We’ve got almost four acres here at the Doublewide Ranch, and most of it is grass. The cows that used to live here kept the grass nicely mowed, but once the cows were gone, it was up to us. At first, we faithfully mowed all of the yard and pasture, but it didn’t take long for us to decide that, “Hey! You know, all we REALLY need are some nice paths cut through the pasture and, really, wouldn’t it be nice to let the wildflowers grow??”
Yeah, losing over half of every weekend to mowing got old quick.
And it’s not just the time it takes. It’s the heat and the bugs and the fact that both Blue Ridge Blue Collar Man and I have old injuries of various body parts that make mowing a painful process. Many of my injuries likely stem from the days when I had to lift my mama, who had ALS and was in a wheelchair. We had a Hoyer lift for home and a little slider thing for transferring her from car to wheelchair and back, but there were inevitably times when I just HAD to lift her.

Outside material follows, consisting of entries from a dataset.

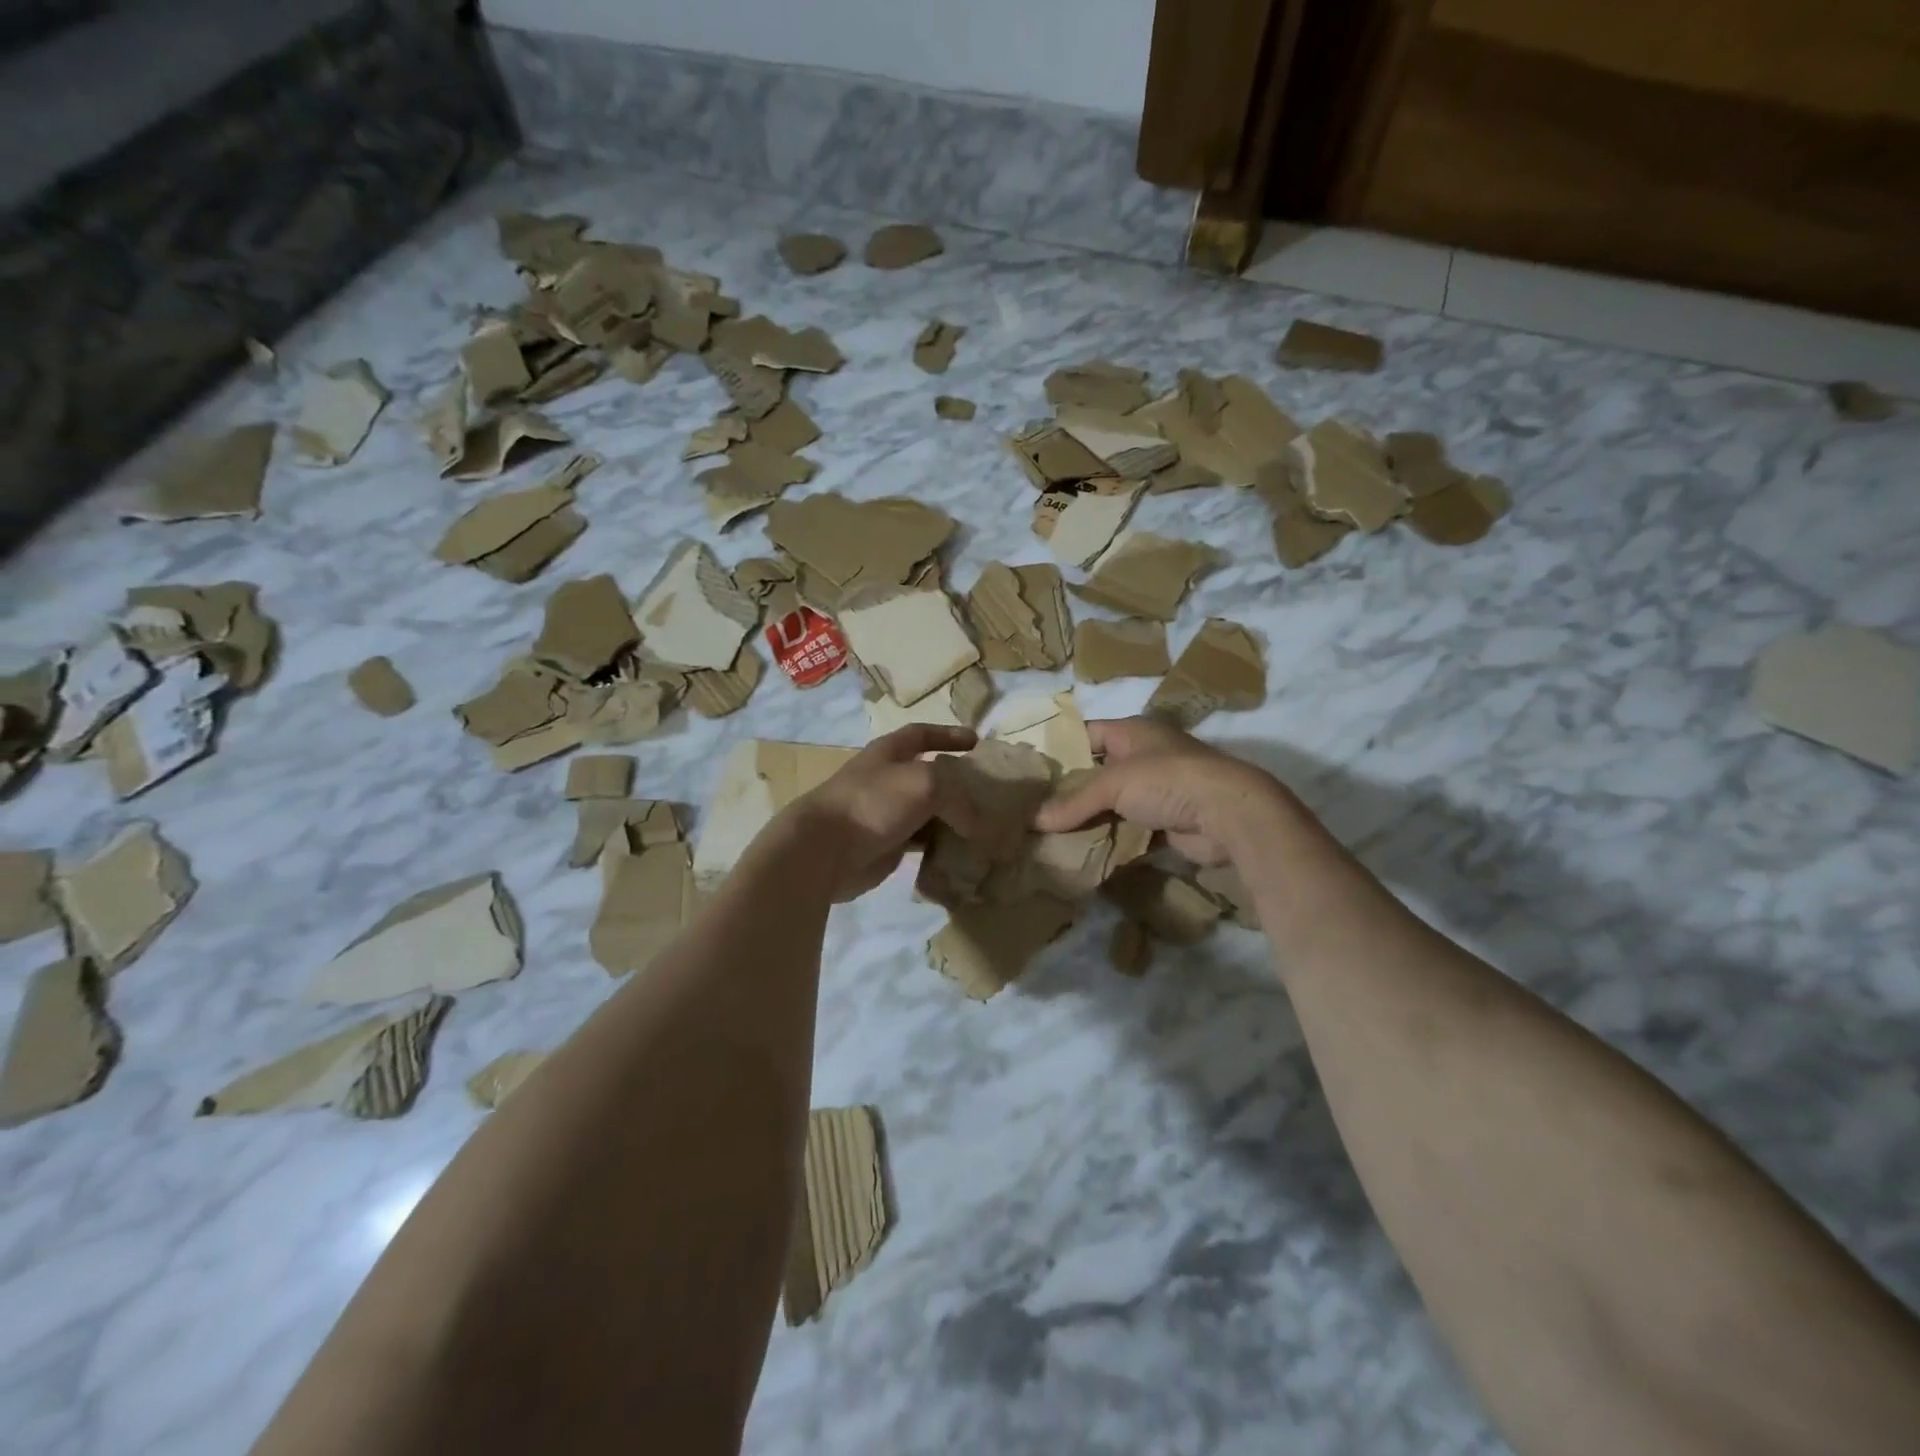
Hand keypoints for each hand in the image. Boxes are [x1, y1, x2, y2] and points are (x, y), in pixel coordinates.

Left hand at [783, 725, 985, 901]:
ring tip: (985, 825)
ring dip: (953, 817)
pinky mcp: (887, 845)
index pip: (922, 734)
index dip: (948, 734)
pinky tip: (963, 851)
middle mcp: (888, 779)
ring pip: (928, 811)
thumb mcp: (926, 783)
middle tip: (990, 793)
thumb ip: (958, 796)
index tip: (976, 742)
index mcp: (890, 752)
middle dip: (958, 782)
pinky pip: (922, 841)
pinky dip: (942, 844)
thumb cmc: (874, 802)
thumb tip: (976, 825)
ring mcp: (886, 813)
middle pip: (930, 775)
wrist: (825, 849)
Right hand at [1034, 717, 1282, 865]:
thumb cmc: (1167, 780)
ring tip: (1049, 835)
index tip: (1030, 773)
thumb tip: (1033, 821)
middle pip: (1097, 772)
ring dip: (1088, 819)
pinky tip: (1082, 850)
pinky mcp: (1166, 821)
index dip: (1059, 750)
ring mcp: (1156, 790)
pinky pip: (1128, 827)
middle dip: (1070, 791)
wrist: (1227, 814)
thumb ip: (1074, 802)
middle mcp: (1144, 756)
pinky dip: (1109, 837)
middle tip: (1033, 810)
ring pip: (1112, 803)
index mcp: (1132, 732)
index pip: (1085, 735)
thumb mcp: (1113, 784)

Even though we cut back (no pun intended) on what we mow, we still end up having to mow a very large area. Blue Ridge Blue Collar Man takes the rider, and I use our push mower. (Benjamin is limited in what he can do because of his back fracture, but he does like to weed whack). And I’ve got to tell you, when the weather gets so hot and muggy, I dread mowing like I dread a root canal. It’s not the work I mind—it’s the pain.
And all that brings me to what I am grateful for right now—tonight—after a long day of mowing. It was particularly awful today because we actually had a bit of rain which made the grass grow up to our kneecaps. So hoisting that push mower up hills and around trees and through ditches just about killed me. So, today, I thank God for ibuprofen.
Some take it for granted, I guess because it is so easily available and cheap, but those are the very reasons I am so thankful for it. And it really, really works for me. It’s my miracle drug; it’s how I keep going, and I really don’t think I could live without it. I am so grateful for ibuprofen.